• _Task instructions_: Copy nothing from the entries below except the lines from the one containing "sand-coloured dining table" through the one containing "recoloured | turquoise-coloured", and copy those exactly.

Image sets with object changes
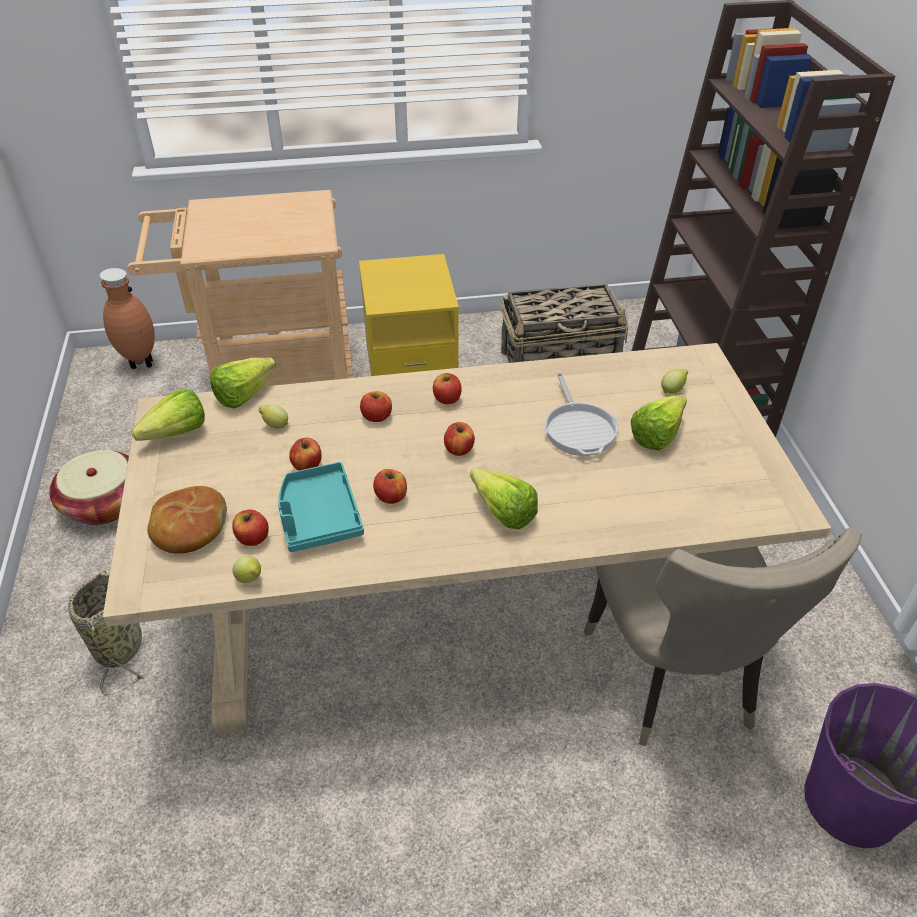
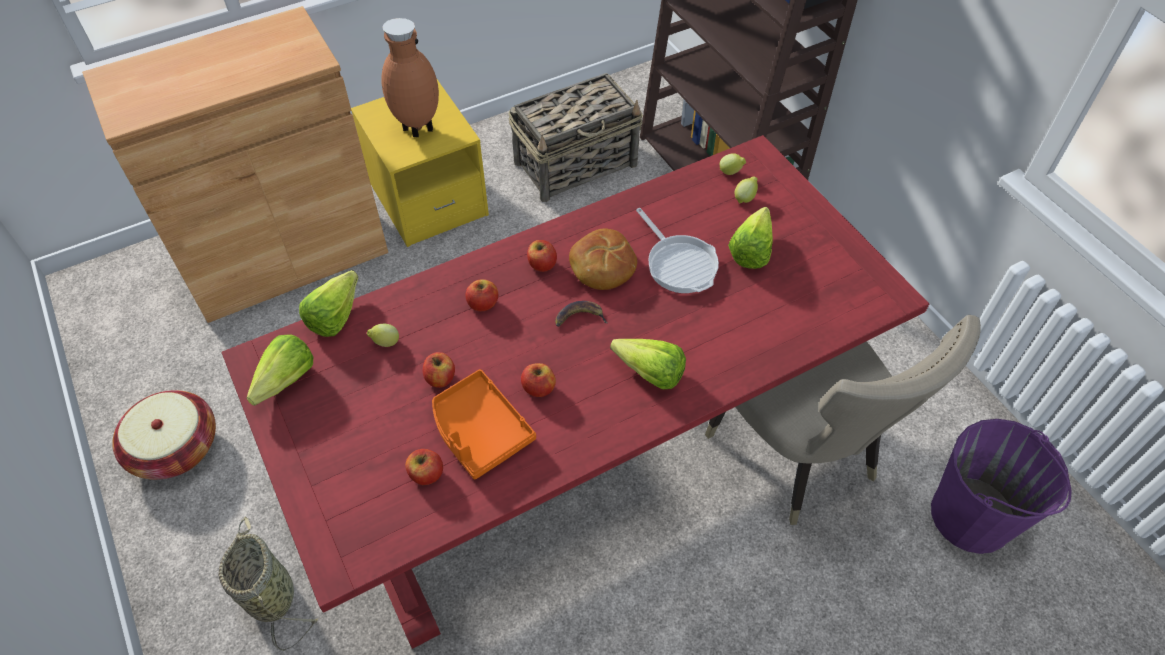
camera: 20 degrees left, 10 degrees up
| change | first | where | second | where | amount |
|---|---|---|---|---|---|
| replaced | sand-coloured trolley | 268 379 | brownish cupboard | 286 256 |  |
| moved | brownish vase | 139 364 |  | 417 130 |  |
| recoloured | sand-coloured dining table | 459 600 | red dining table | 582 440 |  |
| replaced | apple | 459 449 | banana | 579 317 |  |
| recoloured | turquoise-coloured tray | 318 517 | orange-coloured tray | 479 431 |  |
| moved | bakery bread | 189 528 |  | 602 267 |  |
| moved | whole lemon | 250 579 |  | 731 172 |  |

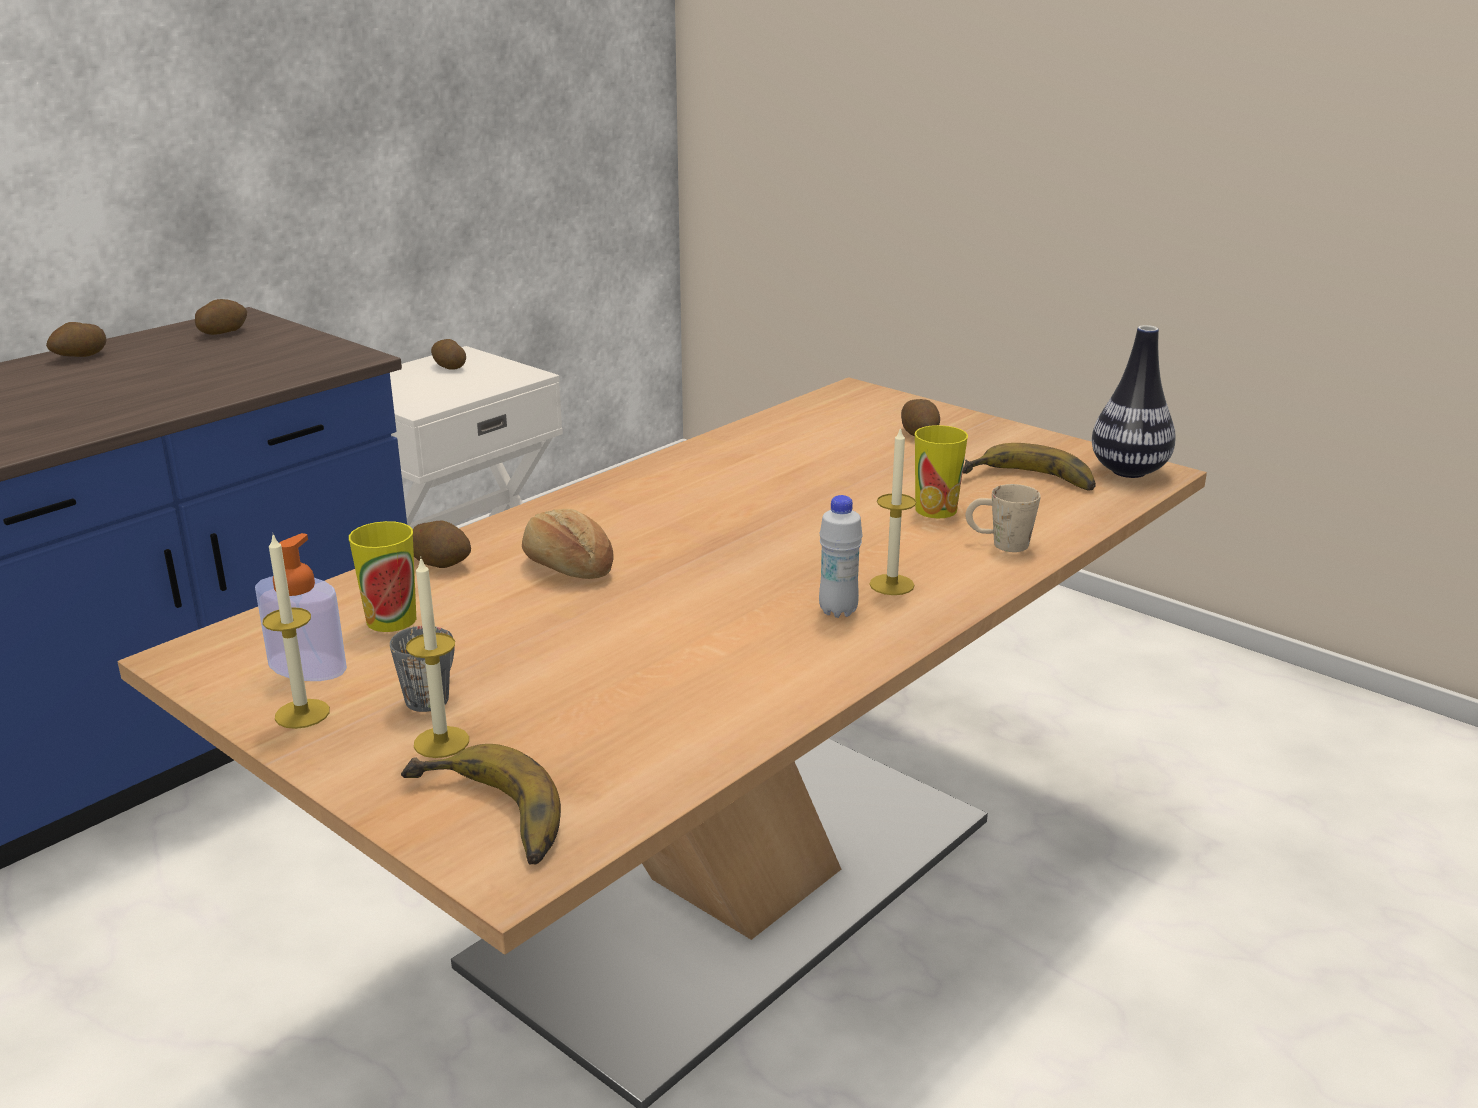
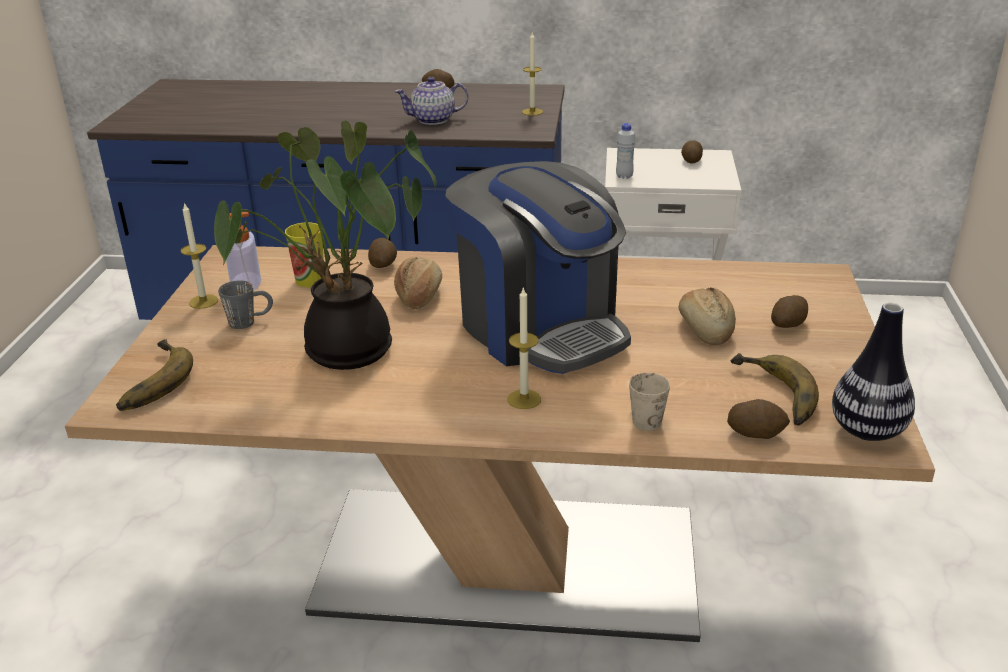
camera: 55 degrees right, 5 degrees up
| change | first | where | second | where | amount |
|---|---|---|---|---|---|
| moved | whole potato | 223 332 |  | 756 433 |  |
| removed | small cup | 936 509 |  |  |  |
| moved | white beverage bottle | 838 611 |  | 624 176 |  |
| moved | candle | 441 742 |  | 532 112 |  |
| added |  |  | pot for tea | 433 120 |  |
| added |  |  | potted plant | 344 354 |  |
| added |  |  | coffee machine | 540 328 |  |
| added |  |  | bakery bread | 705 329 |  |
---
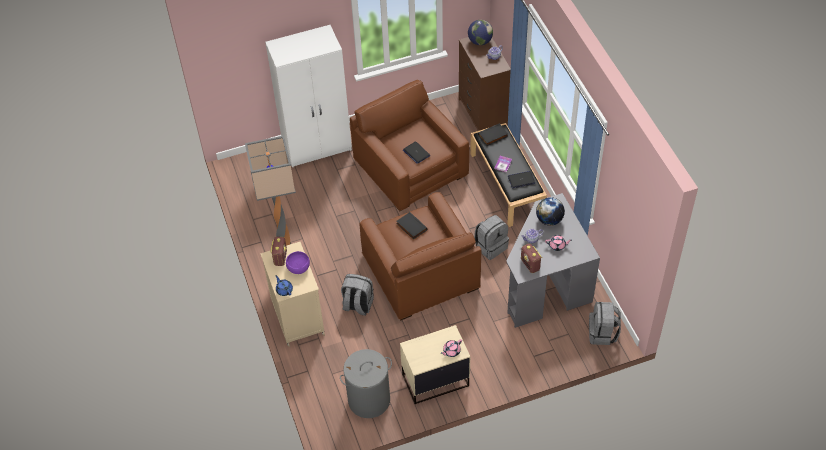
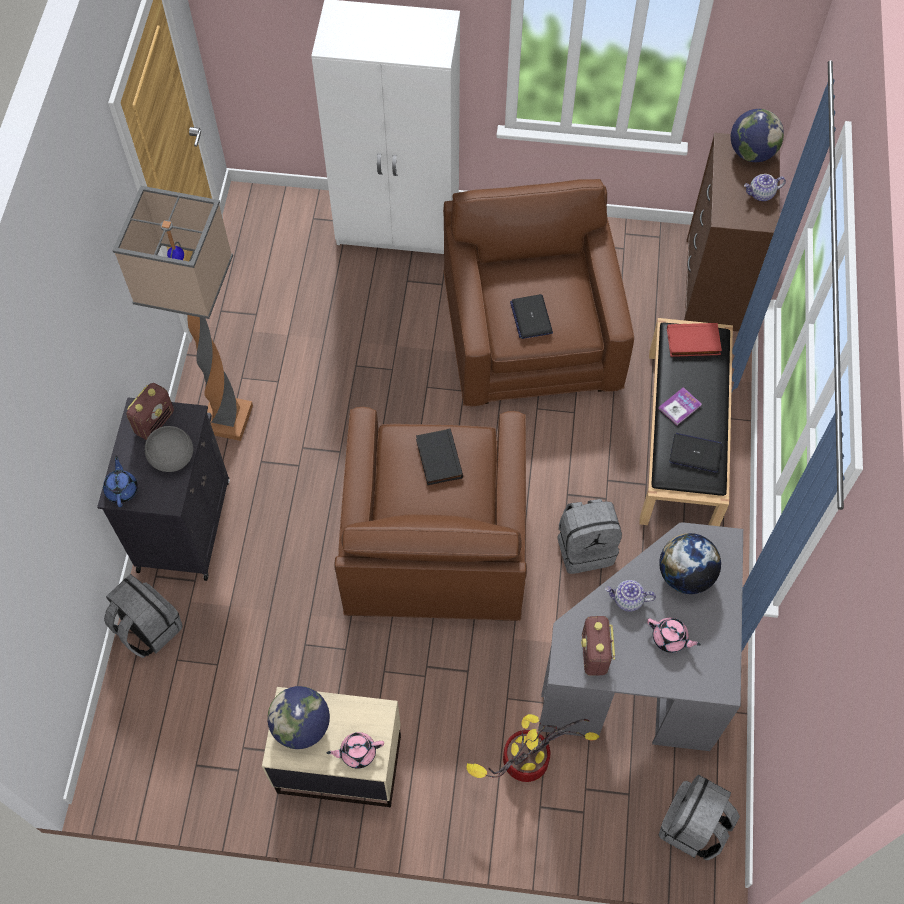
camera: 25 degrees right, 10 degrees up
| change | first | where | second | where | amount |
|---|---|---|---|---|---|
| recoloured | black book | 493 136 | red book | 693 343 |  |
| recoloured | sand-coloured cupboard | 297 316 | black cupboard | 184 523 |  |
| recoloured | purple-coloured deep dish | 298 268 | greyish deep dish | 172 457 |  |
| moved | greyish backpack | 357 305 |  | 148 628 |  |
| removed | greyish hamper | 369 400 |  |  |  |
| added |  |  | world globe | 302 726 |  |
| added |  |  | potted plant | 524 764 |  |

• _Written response_:
| recoloured | sand-coloured dining table | 459 600 | red dining table | 582 440 |  |
| replaced | apple | 459 449 | banana | 579 317 |  |
| recoloured | turquoise-coloured tray | 318 517 | orange-coloured tray | 479 431 |  |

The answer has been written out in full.